Effectiveness of the period detection method: We conduct two ablation studies on the three key components in our period detection method. First, replacing normalized HP filtering and rank-based ACF with conventional HP filtering and standard ACF (w/o HA) results in an average increase of 17.17% in MAPE and 12.2% in RMSE across all datasets, confirming the importance of distribution-resistant normalization in reducing period detection noise. Removing the cosine similarity-based refinement component (w/o PR) causes a milder degradation, with MAPE increasing by 8.6% and RMSE by 5.9%, indicating its role in providing additional noise suppression beyond the baseline detector.

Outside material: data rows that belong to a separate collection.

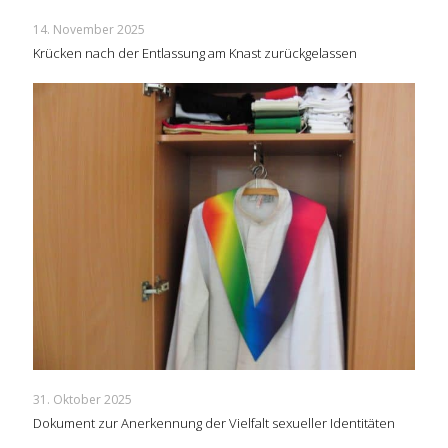
14. November 2025
Krücken nach der Entlassung am Knast zurückgelassen
31. Oktober 2025
Dokument zur Anerkennung der Vielfalt sexueller Identitäten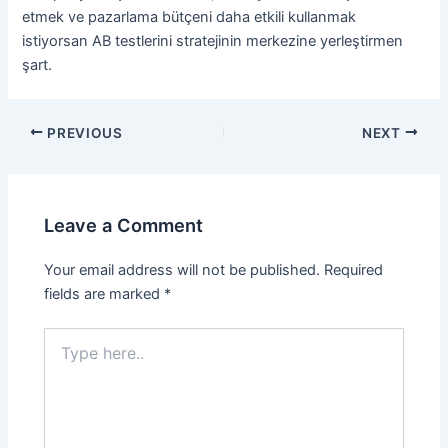
etmek ve pazarlama bütçeni daha etkili kullanmak
istiyorsan AB testlerini stratejinin merkezine yerleştirmen
şart.
PREVIOUS
NEXT
Leave a Comment
Your email address will not be published.
Required
fields are marked
*
Type
here..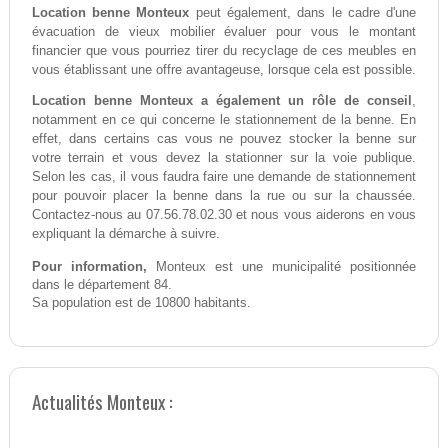
Location benne Monteux
peut également, dans le cadre d'une
évacuation de vieux mobilier évaluer pour vous le montant
financier que vous pourriez tirer du recyclage de ces meubles en
vous établissant une offre avantageuse, lorsque cela est possible.
Location benne Monteux a également un rôle de conseil
,
notamment en ce qui concerne le stationnement de la benne. En
effet, dans certains cas vous ne pouvez stocker la benne sur
votre terrain et vous devez la stationner sur la voie publique.
Selon les cas, il vous faudra faire une demande de stationnement
pour pouvoir placer la benne dans la rue ou sur la chaussée.
Contactez-nous au 07.56.78.02.30 et nous vous aiderons en vous
expliquant la démarche à suivre.
Pour information,
Monteux est une municipalité positionnée
dans le département 84.
Sa population est de 10800 habitants.
Actualités Monteux :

Effectiveness of the resource prediction model: To evaluate the effectiveness of our resource prediction model, which consists of in-period and cross-period components, we construct two ablation variants. The w/o IP variant is constructed by removing in-period from the model while retaining cross-period’s structure and inputs; results show that this leads to a 31.7% increase in MAPE and a 28.9% rise in RMSE, underscoring the importance of short-term historical patterns. The w/o CP variant removes the cross-period component and extends in-period’s input to the latest 60-step history; this configuration fails to capture long-term periodic features—even with matched input length—causing a further 55.4% increase in MAPE and a 46.1% rise in RMSE.
Effectiveness of Sequential Modeling Units: To validate the effectiveness of using GRUs for sequential modeling in both the in-period and cross-period components, we constructed two ablation variants—I/CP-GRU→CNN and I/CP-GRU→Attention—replacing the GRU units with convolution layers and a standard self-attention module (with positional encoding), respectively. Compared to the complete model, the CNN variant shows an average increase of 18.7% in MAPE and 7.3% in RMSE, confirming that GRU outperforms CNN in capturing temporal trends and short-term dependencies. However, replacing GRU with a self-attention mechanism also degrades performance (MAPE: 9.9%, RMSE: 3.8%). This is because our periodicity-based approach splits fixed-length sequences into historical cycles and selects phase-aligned short sub-sequences, negating the self-attention mechanism’s long-sequence weighting. Instead, GRU’s strength in local short-term dependencies prevails. Additionally, GRU’s gating mechanisms adaptively filter noise/outliers for robustness to imperfect data, whereas the attention mechanism is more susceptible to such interference.